3 Sense Practices to Calm Anxiety
Our senses offer an immediate doorway to the present moment, and there are potent added benefits to these three sensory experiences. Try one the next time your stress and anxiety meter spikes.
Bergamot is a sweet and spicy scent, sourced from the peel of a citrus fruit known as Citrus bergamia. It smells like yummy oranges mixed with a pinch of feisty floral. Bergamot is actually the oil that gives Earl Grey tea its lovely aroma.
But it’s more than just another pretty fragrance. It’s a helpful mood balancer.
According to a review in Frontiers in Pharmacology, some studies indicate that bergamot essential oil can help reduce blood pressure and heart rate and lower anxiety.
A 2017 study described in Phytotherapy Research was performed on folks in the waiting room of a mental health treatment center. Researchers found that the aroma of bergamot greatly boosted these patients’ positive feelings.
According to a South Korean study, the smell of a blend of oils that included bergamot—along with lavender and ylang-ylang—lowered serum cortisol levels, aka the body’s stress hormone.
Fire stress, fire up calm: Light a bergamot-scented candle. Let the scent infuse your environment. Spend two minutes inhaling the scent while thinking about an outcome you want. Fill in the blank in this meditation: “I’m at peace knowing I’ll get to my goal of ___ in a way that is best for my long-term growth and fulfillment.”
Bonus: Think about your wish coming true, and then blow out the candle before you leave your home. Trust the process.
Reach out and pet a pet.
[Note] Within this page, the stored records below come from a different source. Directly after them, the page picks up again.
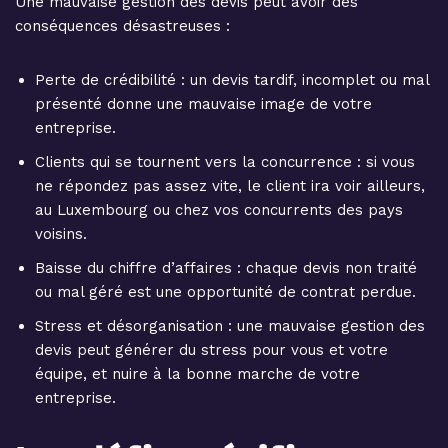
Une mauvaise gestion des devis peut avoir des
conséquences désastreuses :
Perte de crédibilité : un devis tardif, incomplet ou mal
présenté donne une mauvaise image de votre
entreprise.
Clients qui se tournent vers la concurrence : si vous
ne répondez pas assez vite, le client ira voir ailleurs,
au Luxembourg ou chez vos concurrents des pays
voisins.
Baisse du chiffre d’affaires : chaque devis non traité
ou mal géré est une opportunité de contrat perdue.
Stress et désorganisation : une mauvaise gestion des
devis peut générer du stress pour vous et votre
équipe, et nuire à la bonne marche de votre
entreprise.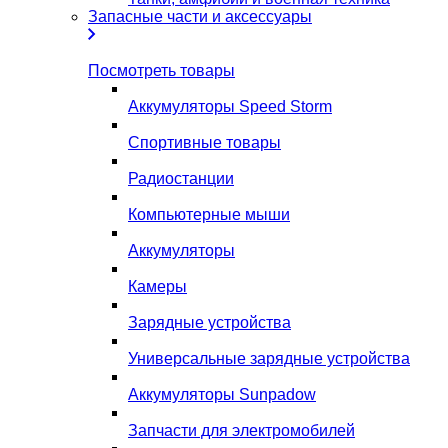
Запасные части и аксессуары
Посмотреть товары
Аккумуляторы Speed Storm
Спортивные товары
Радиостанции
Компьютерные мыши
Аккумуляторы
Камеры
Зарядные устройства
Универсальные зарядные устройства
Аккумуляторы Sunpadow
Запчасти для электромобилей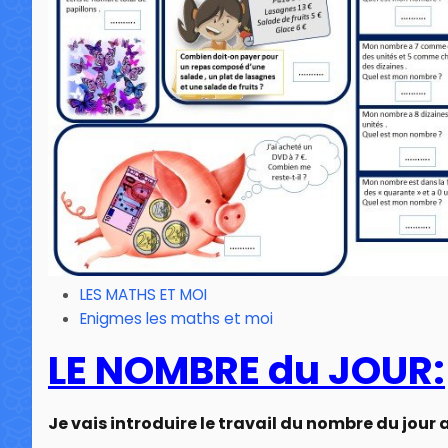
LES MATHS ET MOI
Enigmes les maths et moi
LE NOMBRE du JOUR:
Je vais introduire le travail du nombre du jour 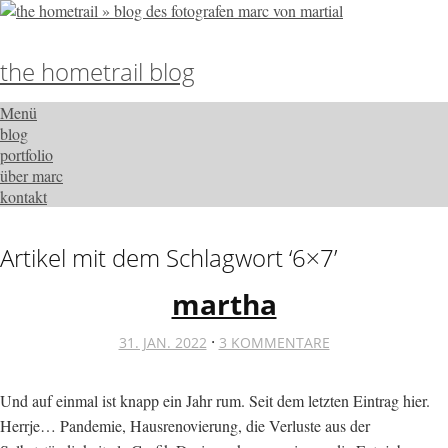
the hometrail blog
Menü
blog
portfolio
über marc
kontakt
Artikel mit dem Schlagwort ‘
6×7
’
martha
·
31. JAN. 2022
3 KOMMENTARE
Und auf einmal ist knapp ein Jahr rum. Seit dem letzten Eintrag hier.
Herrje… Pandemie, Hausrenovierung, die Verluste aus der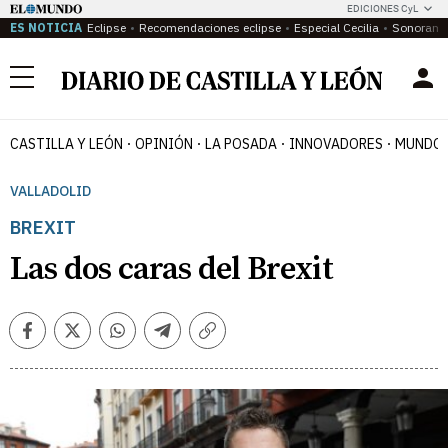
EDICIONES CyL
ES NOTICIA
Eclipse
Recomendaciones eclipse
Especial Cecilia
Sonoram
Menú
CASTILLA Y LEÓN
OPINIÓN
LA POSADA
INNOVADORES
MUNDO 
VALLADOLID
BREXIT
Las dos caras del Brexit
Facebook
Twitter
Whatsapp
Telegram
Copiar
enlace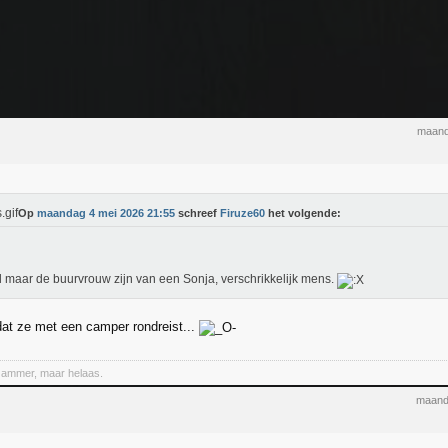
maand
Op
maandag 4 mei 2026 21:55
schreef
Firuze60
het volgende:
l maar de buurvrouw zijn van een Sonja, verschrikkelijk mens.
at ze met een camper rondreist...
Jammer, maar helaas.
maand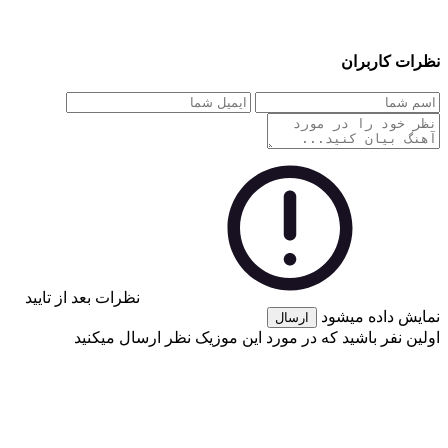
نظرات کاربران
نظرات بعد از تایید
نمایش داده میشود
ارسال
اولین نفر باشید که در مورد این موزیک نظر ارسال میکنید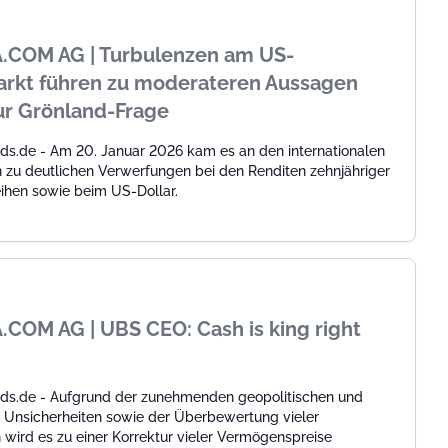
.COM AG | Turbulenzen am US-
rkt führen zu moderateren Aussagen
ur Grönland-Frage
ds.de - Am 20. Januar 2026 kam es an den internationalen
 zu deutlichen Verwerfungen bei den Renditen zehnjähriger
ihen sowie beim US-Dollar.
COM AG | UBS CEO: Cash is king right
ds.de - Aufgrund der zunehmenden geopolitischen und
Unsicherheiten sowie der Überbewertung vieler
wird es zu einer Korrektur vieler Vermögenspreise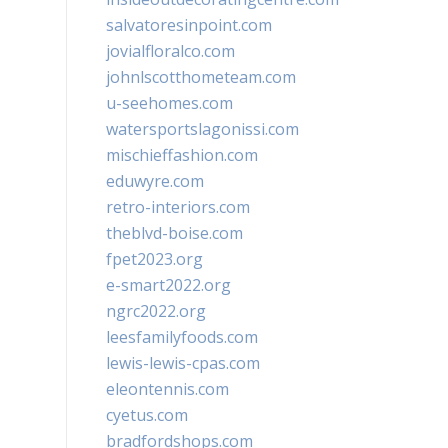
salvatoresinpoint.com
jovialfloralco.com
johnlscotthometeam.com
u-seehomes.com
watersportslagonissi.com
mischieffashion.com
eduwyre.com
retro-interiors.com
theblvd-boise.com
fpet2023.org
e-smart2022.org
ngrc2022.org
leesfamilyfoods.com
lewis-lewis-cpas.com
eleontennis.com
cyetus.com
bradfordshops.com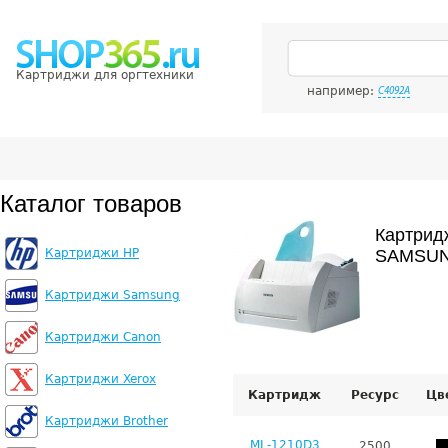
Картриджи для оргтехники
например:
C4092A
Каталог товаров
Картрид
Картриджи HP
SAMSUN
Картриджи Samsung
Картриджи Canon
Картриджи Xerox
Картридж
Ресурс
Цв
Картриджи Brother
ML-1210D3
2500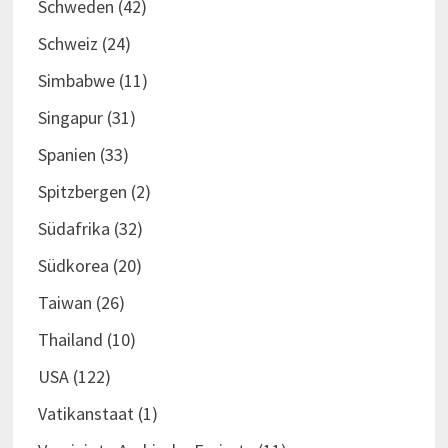
Schweden
(42)
Schweiz
(24)
Simbabwe
(11)
Singapur
(31)
Spanien
(33)
Spitzbergen
(2)
Südafrika
(32)
Südkorea
(20)
Taiwan
(26)
Thailand
(10)
USA
(122)
Vatikanstaat
(1)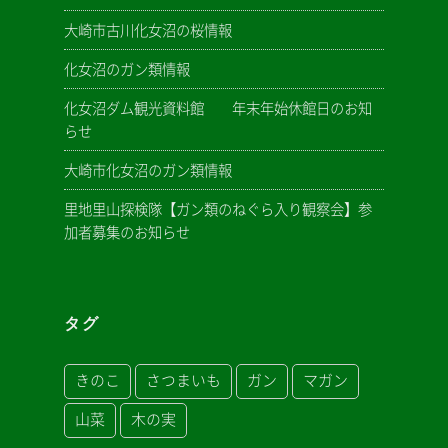
大崎市古川化女沼の桜情報
化女沼のガン類情報
化女沼ダム観光資料館 年末年始休館日のお知
らせ
大崎市化女沼のガン類情報
里地里山探検隊【ガン類のねぐら入り観察会】参
加者募集のお知らせ
タグ
きのこ
さつまいも
ガン
マガン
山菜
木の実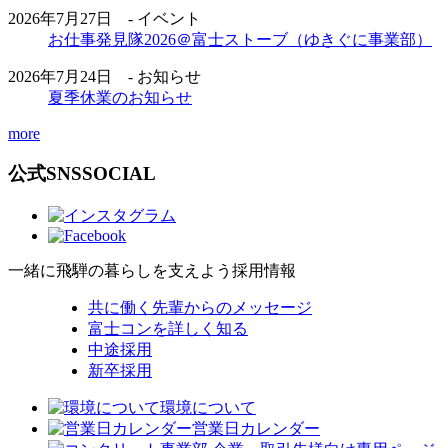
2026年7月27日 - イベント
お仕事発見隊2026＠富士ストーブ（ゆきぐに事業部）
2026年7月24日 - お知らせ
夏季休業のお知らせ
more
公式SNS
SOCIAL
一緒に飛騨の暮らしを支えよう
採用情報
共に働く先輩からのメッセージ
富士コンを詳しく知る
中途採用
新卒採用
環境について
営業日カレンダー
According to doctors at Johns Hopkins, petting an animal can increase levels of the stress-reducing hormone oxytocin and decrease the production of the stress hormone cortisol.
Actually, I’ve personally done my own research on this petting-a-pet tool with our Havanese dog Fluffy—and I can tell you that petting this cutie-pie pet feels good (to the touch) and makes me feel good.
I love his soft fur. And I can easily get lost in his fur and forget about whatever was on my mind.
The cuddle cure: Find a dog, cat, or furry pet of some kind to cuddle up with. If you don’t have a pet, see if you can borrow someone else’s. They might let you—if you offer to dog-walk or cat-sit for free! Or simply visit a dog park or cat café and make some new furry friends. If you’re allergic to furry creatures—or simply a huge fan of that furry feeling—get yourself a faux fur blanket.
Bonus: Find someone you trust and give them a nice, long hug. A study from the University of North Carolina showed that hugging can lower blood pressure and boost oxytocin!
Next time you’re feeling stressed, you might want to spend some time with your honey—a bottle of local organic honey, that is. I’m recommending honey for two reasons:
• Honey offers a positively delicious distraction from your bad mood.
• Honey scientifically helps to reduce anxiety and nerves.
As you might already know, honey contains the relaxation-inducing amino acid tryptophan. Spanish researchers at the University of Extremadura reported that foods rich in tryptophan lessened anxiety—and even helped people fall asleep.
Plus, unlike eating processed sugars, eating honey raises blood sugar level only slightly. This small rise of insulin causes the tryptophan to enter your brain slowly and get converted into serotonin. And in darkness, serotonin is converted into melatonin, a well- known cure for sleeping disorders.
Use this honeycomb tool—and stop pulling out your hair: Cut a small square out of a piece of fresh honeycomb. (If you can’t find honeycomb at your local market or beehive, substitute a honey stick or natural honey lozenge). Suck the honey out of the honeycomb, allowing it to dissolve as slowly as possible in your mouth. Become fully aware of its texture as well as its sweetness. Think only sweet thoughts for the time the honey is dissolving in your mouth.
Bonus: When you feel like you’ve reached the last straw, reach for a honey-filled straw! Snip the end. For 1 minute, focus on sucking down the yummy honey—and stop thinking about how life sucks.